= Nicostratus (mythology) =

Son of Menelaus and Helen of Troy

In Greek mythology, Nicostratus (Ancient Greek: Νικόστρατος) is a son of Menelaus, the king of Sparta. He was known to Hesiod and epic poet Cinaethon. His name means 'Victorious Army' and suggests that his birth came after the Trojan War.

== Family ==
Nicostratus' mother was either Menelaus' wife Helen of Troy, or a slave. Although in Homer's Odyssey, the only child of Menelaus and Helen is Hermione, other sources also mention a son Nicostratus.
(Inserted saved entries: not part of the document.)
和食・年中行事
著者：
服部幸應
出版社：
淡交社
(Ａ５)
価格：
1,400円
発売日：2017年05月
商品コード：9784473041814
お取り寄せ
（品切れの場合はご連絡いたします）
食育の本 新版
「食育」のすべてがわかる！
The mythographer Apollodorus says that "Menelaus had by Helen a daughter Hermione and, according to some (κατά τινας), a son Nicostratus", while a scholia on Sophocles' Electra quotes Hesiod as saying "She [Helen] bore Hermione to spear-famed Menelaus, and last of all she bore Nicostratus, scion of Ares".

However, according to the geographer Pausanias, Nicostratus, and Megapenthes were sons of Menelaus by a slave, and because they were illegitimate, Agamemnon's son Orestes succeeded Menelaus as king of Sparta.

One account mentioned that Nicostratus and Aithiolas, two sons of Helen, were worshipped by the Lacedaemonians.

== Mythology ==
According to the Rhodians, when Orestes was "still wandering" (being chased by the Erinyes because of his killing of his mother Clytemenestra), Nicostratus and Megapenthes drove out Helen, who found refuge on Rhodes with Polyxo.

According to Pausanias, Nicostratus and Megapenthes were depicted, riding a single horse, on the sixth century BC Doric-Ionic temple complex at Amyclae known as the throne of Apollo, designed by Bathycles of Magnesia.

==In popular culture==
Although Nicostratus does not figure in any ancient account of the Trojan War, he is the central character in The Luck of Troy, a modern retelling of the story by Roger Lancelyn Green.